With dedication to his memory
With re-dedication to his hope

I hear these words and I still shake at their power.   And their poignancy.   Fifty years have passed.    And yet I fear that the world is no further along the path of peace than we were so many decades ago.   In many ways, I still find our world not too advanced from the world of Joseph and his brothers, filled with jealousy and hatred.  Brother casting brother into a pit of darkness.  

The assassination of President John Kennedy is one of those rare historic events: a moment that, even five decades later, feels at-once intensely personal and globally significant. People struggled to fathom the murder of a vibrant national leader, while mourning, often thousands of miles away, along with the young family he left behind.

Communities raised money for memorials. Trade groups sent flowers to the White House. Companies and organizations held moments of silence. Everywhere one looked, there were reminders of the slain president.   Others, expressing their grief in more private ways, wrote letters. Long, flowing tributes to Jackie. To John Jr. and to Caroline. To their own families and friends. Writing, it seemed, helped ease the pain.

“Ask not what your country can do for you; ask what you can do for your country,” Kennedy urged Americans in his thick Boston accent at his inaugural address on January 20, 1961.    Cut down at the age of 46, Kennedy’s unfulfilled promise has become a symbol of the lost nobility of politics.

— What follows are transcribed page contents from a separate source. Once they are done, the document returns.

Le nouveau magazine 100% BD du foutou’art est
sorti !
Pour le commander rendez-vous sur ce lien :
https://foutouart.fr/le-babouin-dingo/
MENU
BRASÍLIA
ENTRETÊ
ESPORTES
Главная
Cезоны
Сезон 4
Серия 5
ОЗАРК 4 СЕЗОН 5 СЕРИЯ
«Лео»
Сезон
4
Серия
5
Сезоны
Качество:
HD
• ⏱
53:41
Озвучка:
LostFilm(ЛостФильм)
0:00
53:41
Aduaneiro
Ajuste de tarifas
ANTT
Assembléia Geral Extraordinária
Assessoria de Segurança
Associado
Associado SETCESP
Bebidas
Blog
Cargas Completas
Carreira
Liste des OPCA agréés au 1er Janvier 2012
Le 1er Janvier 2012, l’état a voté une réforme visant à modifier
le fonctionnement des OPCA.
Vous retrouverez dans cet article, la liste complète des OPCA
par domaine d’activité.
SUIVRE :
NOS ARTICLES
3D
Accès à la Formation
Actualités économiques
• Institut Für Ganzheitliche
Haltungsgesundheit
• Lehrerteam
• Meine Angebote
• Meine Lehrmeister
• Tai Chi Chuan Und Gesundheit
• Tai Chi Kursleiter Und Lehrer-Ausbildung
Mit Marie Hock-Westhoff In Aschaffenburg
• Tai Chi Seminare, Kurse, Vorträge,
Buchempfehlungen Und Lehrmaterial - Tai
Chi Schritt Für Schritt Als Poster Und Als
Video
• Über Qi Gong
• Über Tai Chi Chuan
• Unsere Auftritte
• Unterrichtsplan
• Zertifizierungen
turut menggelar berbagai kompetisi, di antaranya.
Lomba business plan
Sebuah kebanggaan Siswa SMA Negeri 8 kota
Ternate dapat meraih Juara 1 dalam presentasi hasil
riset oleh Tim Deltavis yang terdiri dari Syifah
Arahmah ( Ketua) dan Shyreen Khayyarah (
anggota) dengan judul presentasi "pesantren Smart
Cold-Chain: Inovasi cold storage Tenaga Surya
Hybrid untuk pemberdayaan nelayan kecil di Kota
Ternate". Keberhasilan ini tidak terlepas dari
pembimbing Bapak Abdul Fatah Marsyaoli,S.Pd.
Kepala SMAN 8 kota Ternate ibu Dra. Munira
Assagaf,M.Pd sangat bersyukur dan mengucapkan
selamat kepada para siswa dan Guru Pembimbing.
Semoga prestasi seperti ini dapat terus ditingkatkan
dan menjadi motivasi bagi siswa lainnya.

He was a president who enlisted the nation in lofty goals — like putting a man on the Moon — “not because they are easy, but because they are hard.”

And he declared that we “will be remembered not for our victories or defeats in battle or in politics, but for our contribution to the human spirit.”  President Obama recently said; “In his idealism, his sober, square-jawed idealism, we are reminded that the power to change this country is ours.”

This is a reflective time.   Whenever we meet an important milestone, where memories collide with the present, we often find ourselves reflecting on the dreams of our youth.   This message, Kennedy’s dream, must not become another unrequited moment in the human consciousness.   We have to be reminded at these moments that every individual matters, that democratic values matter, that kind and gentle discourse matters, that working together matters, that the future matters.    It’s the same message of Joseph and his brothers.   The future will not be found in jealousy and hatred, it can only be found in reconciliation and peace.  

In this sacred moment, on this historic day, let us turn to the values which bind us together and work together to secure a world free of hatred and violence … a world filled with understand and open discourse … a world of wholeness and peace.

I want to close with the concluding words of the speech that Kennedy never gave on that fateful day 50 years ago.   His life may have been tragically ended, but his message and voice still speaks volumes today.  

“We in this country, in this generation, are — by destiny rather than choice — the watchmen on the walls of world freedom. We ask, therefore, that we may be worthy of our power and responsibility, that we may exercise our strength with wisdom and restraint, and that we may achieve in our time and for all time the ancient vision of “peace on earth, good will toward men.” That must always be our goal, and the righteousness of our cause must always underlie our strength.”

Zichrono Baruch … May his memory be a blessing.